DATA FOR THE TASK
━━━━━━━━

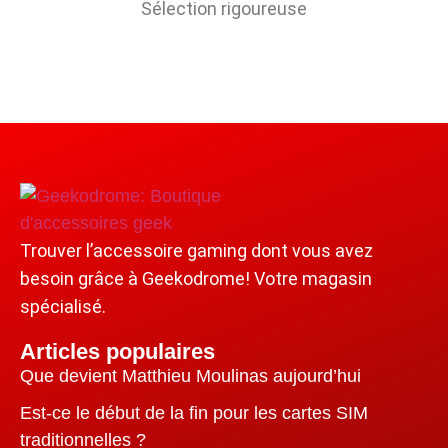
Sélection rigoureuse
Trouver l’accessoire gaming dont vous avez
besoin grâce à Geekodrome! Votre magasin
spécialisé.
Articles populaires
Que devient Matthieu Moulinas aujourd’hui
Est-ce le début de la fin pour les cartes SIM
traditionnelles ?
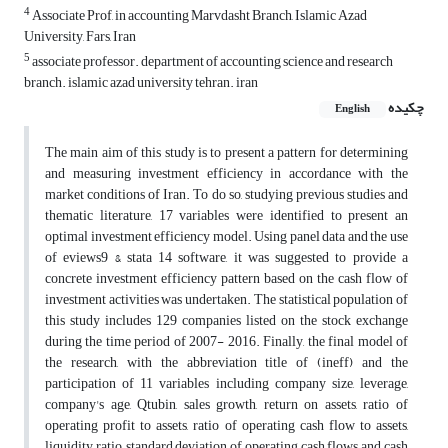
4
Associate Prof, in accounting Marvdasht Branch, Islamic Azad
University, Fars, Iran
5
associate professor. department of accounting science and research
branch. islamic azad university tehran. iran
چکیده
English
The main aim of this study is to present a pattern for determining
and measuring investment efficiency in accordance with the
market conditions of Iran. To do so, studying previous studies and
thematic literature, 17 variables were identified to present an
optimal investment efficiency model. Using panel data and the use
of eviews9 & stata 14 software, it was suggested to provide a
concrete investment efficiency pattern based on the cash flow of
investment activities was undertaken. The statistical population of
this study includes 129 companies listed on the stock exchange
during the time period of 2007- 2016. Finally, the final model of
the research, with the abbreviation title of (ineff) and the
participation of 11 variables including company size, leverage,
company's age, Qtubin, sales growth, return on assets, ratio of
operating profit to assets, ratio of operating cash flow to assets,
liquidity ratio, standard deviation of operating cash flows and cash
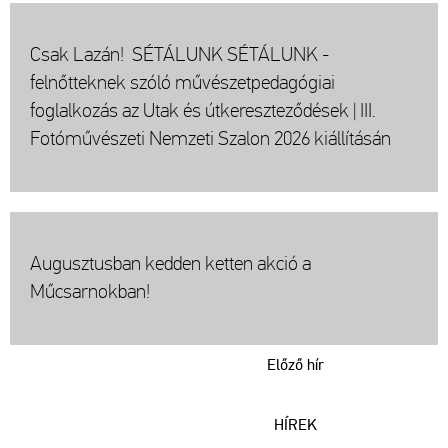
Csak Lazán! SÉTÁLUNK SÉTÁLUNK -
felnőtteknek szóló művészetpedagógiai
foglalkozás az Utak és útkereszteződések | III.
Fotóművészeti Nemzeti Szalon 2026 kiállításán
Augusztusban kedden ketten akció a
Műcsarnokban!
Előző hír
HÍREK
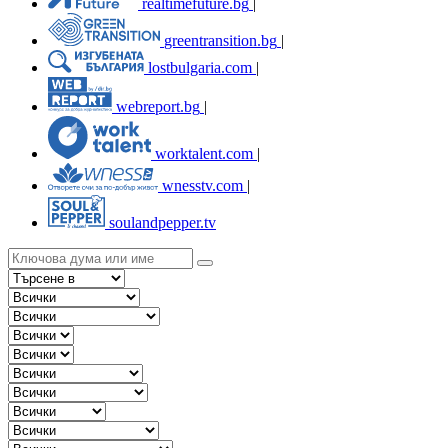
realtimefuture.bg
|
greentransition.bg
|
lostbulgaria.com
|
webreport.bg
|
worktalent.com
|
wnesstv.com
|
soulandpepper.tv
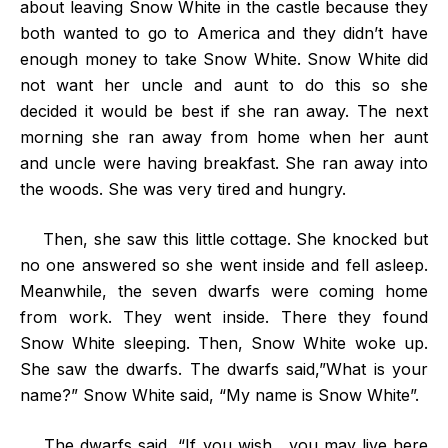
about leaving Snow White in the castle because they
both wanted to go to America and they didn’t have
enough money to take Snow White. Snow White did
not want her uncle and aunt to do this so she
decided it would be best if she ran away. The next
morning she ran away from home when her aunt
and uncle were having breakfast. She ran away into
the woods. She was very tired and hungry.
Then, she saw this little cottage. She knocked but
no one answered so she went inside and fell asleep.
Meanwhile, the seven dwarfs were coming home
from work. They went inside. There they found
Snow White sleeping. Then, Snow White woke up.
She saw the dwarfs. The dwarfs said,”What is your
name?” Snow White said, “My name is Snow White”.
The dwarfs said, “If you wish , you may live here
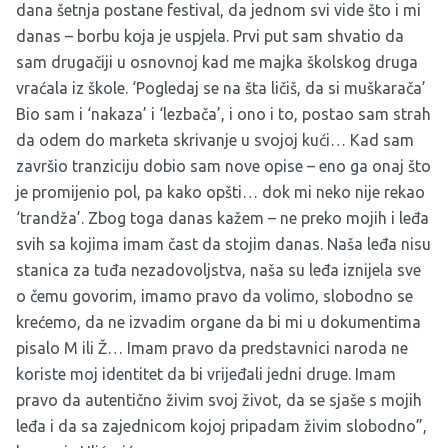
dana šetnja postane festival, da jednom svi vide što i mi
danas – borbu koja je uspjela. Prvi put sam shvatio da
sam drugačiji u osnovnoj kad me majka školskog druga
vraćala iz škole. ‘Pogledaj se na šta ličiš, da si muškarača’
Bio sam i ‘nakaza’ i ‘lezbača’, i ono i to, postao sam strah
da odem do marketa skrivanje u svojoj kući… Kad sam
završio tranziciju dobio sam nove opise – eno ga onaj što
je promijenio pol, pa kako opšti… dok mi neko nije rekao
‘trandža’. Zbog toga danas kažem – ne preko mojih i leđa
svih sa kojima imam čast da stojim danas. Naša leđa nisu
stanica za tuđa nezadovoljstva, naša su leđa iznijela sve
o čemu govorim, imamo pravo da volimo, slobodno se
krećemo, da ne izvadim organe da bi mi u dokumentima
pisalo M ili Ž… Imam pravo da predstavnici naroda ne
koriste moj identitet da bi vrijeđali jedni druge. Imam
pravo da autentično živim svoj život, da se sjaše s mojih
leđa i da sa zajednicom kojoj pripadam živim slobodno”,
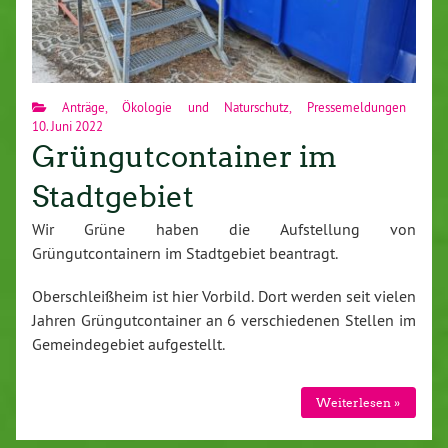
Anträge
,
Ökologie und Naturschutz
,
Pressemeldungen
10. Juni 2022
Grüngutcontainer im
Stadtgebiet
Wir Grüne haben die Aufstellung von
Grüngutcontainern im Stadtgebiet beantragt.
Oberschleißheim ist hier Vorbild. Dort werden seit vielen
Jahren Grüngutcontainer an 6 verschiedenen Stellen im
Gemeindegebiet aufgestellt.
Weiterlesen »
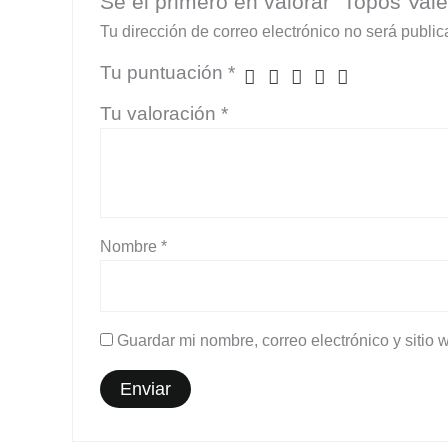
Sé el primero en valorar “Topos Vale
Tu dirección de correo electrónico no será public
Tu puntuación
*
Tu valoración
*
Nombre
*
Guardar mi nombre, correo electrónico y sitio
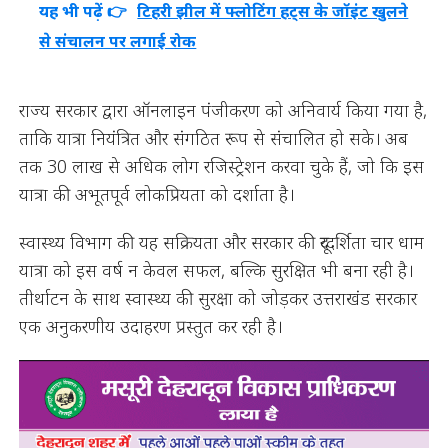
यह भी पढ़ें 👉
टिहरी झील में फ्लोटिंग हट्स के जॉइंट खुलने
से संचालन पर लगाई रोक
राज्य सरकार द्वारा ऑनलाइन पंजीकरण को अनिवार्य किया गया है,
ताकि यात्रा नियंत्रित और संगठित रूप से संचालित हो सके। अब
तक 30 लाख से अधिक लोग रजिस्ट्रेशन करवा चुके हैं, जो कि इस
यात्रा की अभूतपूर्व लोकप्रियता को दर्शाता है।
स्वास्थ्य विभाग की यह सक्रियता और सरकार की दूरदर्शिता चार धाम
यात्रा को इस वर्ष न केवल सफल, बल्कि सुरक्षित भी बना रही है।
तीर्थाटन के साथ स्वास्थ्य की सुरक्षा को जोड़कर उत्तराखंड सरकार
एक अनुकरणीय उदाहरण प्रस्तुत कर रही है।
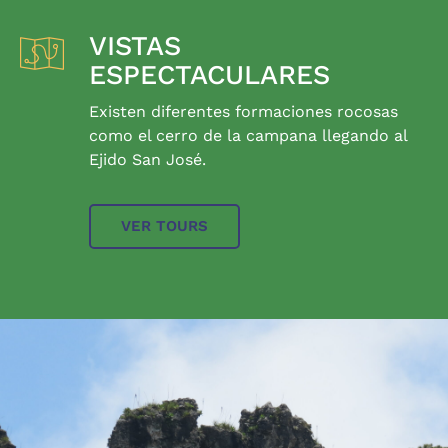
VISTAS
ESPECTACULARES
Existen diferentes formaciones rocosas
como el cerro de la campana llegando al
Ejido San José.
VER TOURS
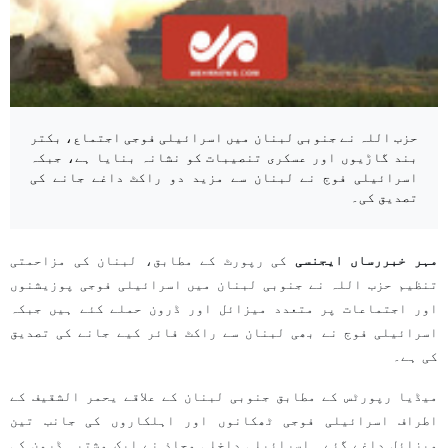
حزب اللہ نے جنوبی لبنان میں اسرائیلی فوجی اجتماع، بکتر
بند گاڑیوں اور عسکری تنصیبات کو نشانہ بنایا ہے، جبکہ
اسرائیلی فوج نے لبنان سے مزید دو راکٹ داغے جانے کی
تصدیق کی۔
مہر خبررساں ایجنسی
کی رپورٹ کے مطابق، لبنان کی مزاحمتی
تنظیم حزب اللہ نے جنوبی لبنان میں اسرائیلی فوجی پوزیشنوں
اور اجتماعات پر متعدد میزائل اور ڈرون حملے کئے ہیں جبکہ
اسرائیلی فوج نے بھی لبنان سے راکٹ فائر کیے جانے کی تصدیق
کی ہے۔
میڈیا رپورٹس کے مطابق جنوبی لبنان کے علاقے یحمر الشقیف کے
اطراف اسرائیلی فوجی ٹھکانوں اور اہلکاروں کی جانب تین
میزائل داغے گئے۔ اسرائیلی داخلی محاذ نے ایک مشتبہ ڈرون کی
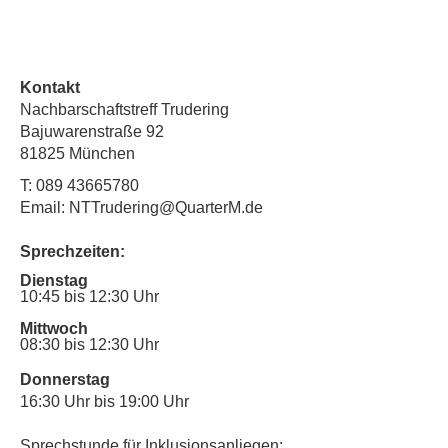
Kontakt
Nachbarschaftstreff Trudering
Bajuwarenstraße 92
81825 München
T:
089 43665780
Email: NTTrudering@QuarterM.de
Sprechzeiten:
Dienstag
10:45 bis 12:30 Uhr
Mittwoch
08:30 bis 12:30 Uhr
Donnerstag
16:30 Uhr bis 19:00 Uhr
Sprechstunde für Inklusionsanliegen:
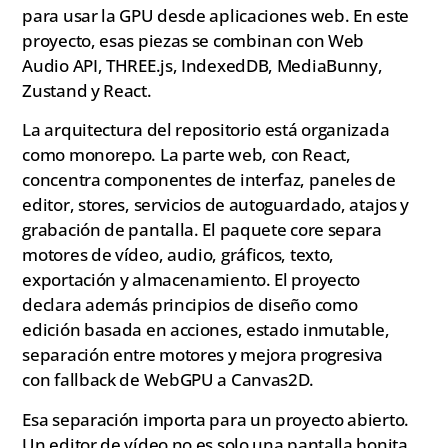
para usar la GPU desde aplicaciones web. En este
proyecto, esas piezas se combinan con Web
Audio API, THREE.js, IndexedDB, MediaBunny,
Zustand y React.
La arquitectura del repositorio está organizada
como monorepo. La parte web, con React,
concentra componentes de interfaz, paneles de
editor, stores, servicios de autoguardado, atajos y
grabación de pantalla. El paquete core separa
motores de vídeo, audio, gráficos, texto,
exportación y almacenamiento. El proyecto
declara además principios de diseño como
edición basada en acciones, estado inmutable,
separación entre motores y mejora progresiva
con fallback de WebGPU a Canvas2D.
Esa separación importa para un proyecto abierto.
Un editor de vídeo no es solo una pantalla bonita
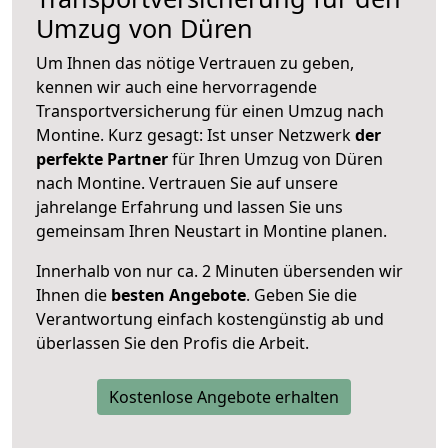
Umzug von Düren
Um Ihnen das nötige Vertrauen zu geben,
kennen wir auch eine hervorragende
Transportversicherung für einen Umzug nach
Montine. Kurz gesagt: Ist unser Netzwerk
der
perfekte Partner
für Ihren Umzug von Düren
nach Montine. Vertrauen Sie auf unsere
jahrelange Erfahrung und lassen Sie uns
gemeinsam Ihren Neustart in Montine planen.
Innerhalb von
nur ca. 2 Minuten übersenden wir
Ihnen die
besten Angebote
. Geben Sie die
Verantwortung einfach kostengünstig ab und
überlassen Sie den Profis die Arbeit.
Kostenlose Angebote erhalten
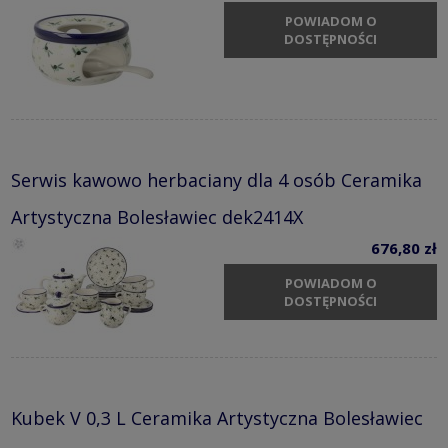
POWIADOM O
DOSTĘPNOŚCI
Serwis kawowo herbaciany dla 4 osób Ceramika
Artystyczna Bolesławiec dek2414X
676,80 zł
POWIADOM O
DOSTĘPNOŚCI
Kubek V 0,3 L Ceramika Artystyczna Bolesławiec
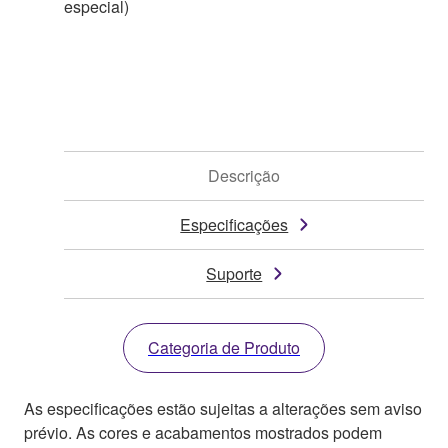
especial)
Descrição
Especificações
Suporte
Categoria de Produto
As especificações estão sujeitas a alterações sem aviso
prévio. As cores e acabamentos mostrados podem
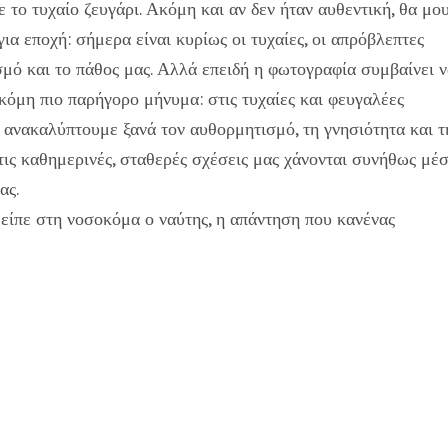
το τυχαίο ζευγάρι. Ακόμη και αν δεν ήταν αυθεντική, θα μο
ια εποχή: σήμερα είναι κυρίως οι τυχαίες, οι απρόβλεπτες
μό και το πάθος μας. Αλλά επειδή η φωτογραφία συμβαίνει 
 ακόμη πιο παρήγορο μήνυμα: στις τυχαίες και φευγαλέες
, ανακαλύπτουμε ξανά τον αυθορμητισμό, τη γνησιότητα και τ
ις καθημερινές, σταθερές σχέσεις μας χάνονται συνήθως μέ
ας.
είπε στη νοσοκόμα ο ναύτης, η απάντηση που κανένας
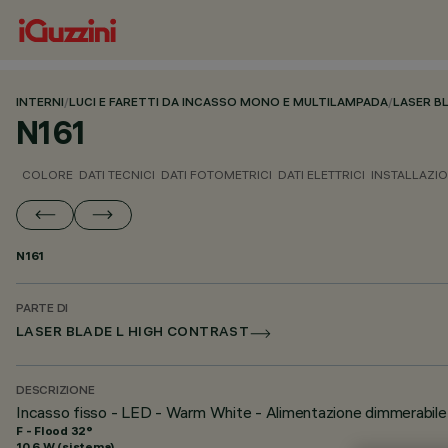
INTERNI
/
LUCI E FARETTI DA INCASSO MONO E MULTILAMPADA
/
LASER B
N161
COLORE
DATI TECNICI
DATI FOTOMETRICI
DATI ELETTRICI
INSTALLAZI
N161
PARTE DI
LASER BLADE L HIGH CONTRAST
DESCRIZIONE
Incasso fisso - LED - Warm White - Alimentazione dimmerabile
F - Flood 32°
10.6 W (sistema)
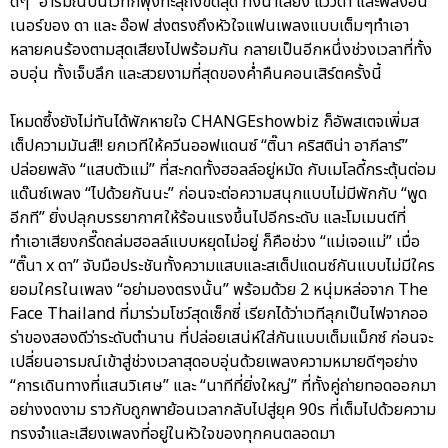
ดีๆ” อารมณ์บนเวทีก็พุ่งทะลุถึงขีดสุด ทั้งน้ำเสียง แววตา และพลังอิน
เนอร์ของ ดา และ อ๊อฟ ส่งตรงถึงหัวใจแฟนเพลงแบบเต็มๆทำเอา
หลายคนร้องตามสุดเสียงไปพร้อมกัน กลายเป็นอีกหนึ่งช่วงเวลาที่ทั้ง
อบอุ่น ทั้งเจ็บลึก และสวยงามที่สุดของค่ำคืนคอนเสิร์ตครั้งนี้
โหมดซึ้งยังไม่ทันได้พักหายใจ CHANGEshowbiz ก็อัพสเตจเพิ่มส
เต็ปความมันส์!! ยกเวทีให้ควีนออฟแดนซ์ “ติ๊นา คริสติน่า อากีลาร์”
ปล่อยพลัง “แสบตัวแม่” ที่สะกดทั้งฮอลล์อยู่หมัด กับเมโลดี้กระตุ้นต่อม
แด๊นซ์เพลง “ไปด้วยกันนะ” ก่อนจะต่อความสนุกแบบไม่มีพักกับ “พูด
อีกที” ยิ่งปลุกบรรยากาศให้ร้อนแรงขึ้นไปอีกระดับ และโมเมนต์ที่
ทำเอาเสียงกรี๊ดถล่มฮอลล์แบบหยุดไม่อยู่ ก็คือช่วง “แม่เจอแม่” เมื่อ
“ติ๊นา x ดา” จับมือประชันทั้งความแสบและสเต็ปแดนซ์กันแบบไม่มีใคร
ยอมใครในเพลง “อย่ามองตรงนั้น” พร้อมด้วย 2 หนุ่มหล่อจาก The
Face Thailand ที่มาร่วมโชว์สุดเซ็กซี่ เรียกได้ว่าเวทีลุกเป็นไฟจากออ
ร่าของสองดีว่าระดับตำนาน ที่ปล่อยเสน่ห์ใส่กันแบบเต็มแม็กซ์ ก่อนจะ
เปลี่ยนอารมณ์เข้าสู่ช่วงเวลาสุดอบอุ่นด้วยเพลงความหมายดีๆอย่าง
“การเดินทางที่แสนวิเศษ” และ “นาทีที่ยิ่งใหญ่” ที่ทั้งคู่ถ่ายทอดออกมา
อย่างงดงาม ราวกับถูกพาย้อนเวลากลับไปสู่ยุค 90s ที่เต็มไปด้วยความ
ทรงจำและเสียงเพลงที่อยู่ในหัวใจของทุกคนตลอดมา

━━━━━━━━

Could you rewrite the stretch from the start of the entries through the line containing "traditionnelles ?" as a numbered list, skipping any blank lines? Leave the pictures out of your answer.

1. Sélection rigoureuse
2. Trouver l’accessoire gaming dont vous avez
3. besoin grâce à Geekodrome! Votre magasin
4. spécialisé.
5. Articles populaires
6. Que devient Matthieu Moulinas aujourd’hui
7. Est-ce le début de la fin pour les cartes SIM
8. traditionnelles ?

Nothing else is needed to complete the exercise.